(Teksty źródłowe sformatowanych dokumentów)
● ● ● ●
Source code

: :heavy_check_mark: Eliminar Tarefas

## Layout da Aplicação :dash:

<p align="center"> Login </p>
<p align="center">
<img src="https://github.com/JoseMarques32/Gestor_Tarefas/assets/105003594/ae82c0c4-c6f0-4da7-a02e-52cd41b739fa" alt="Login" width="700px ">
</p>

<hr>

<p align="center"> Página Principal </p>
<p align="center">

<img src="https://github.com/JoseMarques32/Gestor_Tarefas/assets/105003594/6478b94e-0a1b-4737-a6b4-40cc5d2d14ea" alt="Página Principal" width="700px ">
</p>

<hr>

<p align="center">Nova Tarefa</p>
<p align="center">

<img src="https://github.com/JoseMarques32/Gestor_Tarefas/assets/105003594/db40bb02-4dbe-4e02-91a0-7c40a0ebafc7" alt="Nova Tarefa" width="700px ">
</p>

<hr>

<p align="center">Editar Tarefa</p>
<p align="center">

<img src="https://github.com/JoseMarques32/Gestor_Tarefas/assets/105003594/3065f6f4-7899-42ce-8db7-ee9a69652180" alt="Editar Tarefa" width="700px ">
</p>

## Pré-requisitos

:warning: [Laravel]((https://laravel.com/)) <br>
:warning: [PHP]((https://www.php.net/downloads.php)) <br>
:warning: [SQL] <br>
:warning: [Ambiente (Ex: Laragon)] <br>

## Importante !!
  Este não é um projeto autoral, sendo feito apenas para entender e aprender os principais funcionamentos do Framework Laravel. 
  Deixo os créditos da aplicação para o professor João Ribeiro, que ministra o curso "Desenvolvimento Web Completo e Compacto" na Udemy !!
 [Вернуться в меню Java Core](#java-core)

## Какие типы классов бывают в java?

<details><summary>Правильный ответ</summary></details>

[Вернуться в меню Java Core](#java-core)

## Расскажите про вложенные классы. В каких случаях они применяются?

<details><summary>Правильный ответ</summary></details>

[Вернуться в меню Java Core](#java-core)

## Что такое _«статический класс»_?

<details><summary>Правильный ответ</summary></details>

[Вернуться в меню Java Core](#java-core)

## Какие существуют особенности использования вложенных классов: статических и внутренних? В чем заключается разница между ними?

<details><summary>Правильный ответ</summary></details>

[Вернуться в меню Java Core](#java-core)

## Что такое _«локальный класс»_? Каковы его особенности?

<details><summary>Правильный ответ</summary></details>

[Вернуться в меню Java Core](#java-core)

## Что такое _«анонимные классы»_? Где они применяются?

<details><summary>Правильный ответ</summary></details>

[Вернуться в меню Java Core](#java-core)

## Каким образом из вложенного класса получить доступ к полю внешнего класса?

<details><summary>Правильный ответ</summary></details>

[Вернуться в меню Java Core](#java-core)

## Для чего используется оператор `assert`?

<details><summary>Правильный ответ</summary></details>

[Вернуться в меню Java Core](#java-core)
● ● ● ●
> _Zadanie_
Które wiersze rekordów zawierają słowo „Nova”? Wybierz je wszystkie i przepisz każdy w całości.

> _Odpowiedź_
<p align="center">Nova Tarefa</p>
<img src="https://github.com/JoseMarques32/Gestor_Tarefas/assets/105003594/db40bb02-4dbe-4e02-91a0-7c40a0ebafc7" alt="Nova Tarefa" width="700px ">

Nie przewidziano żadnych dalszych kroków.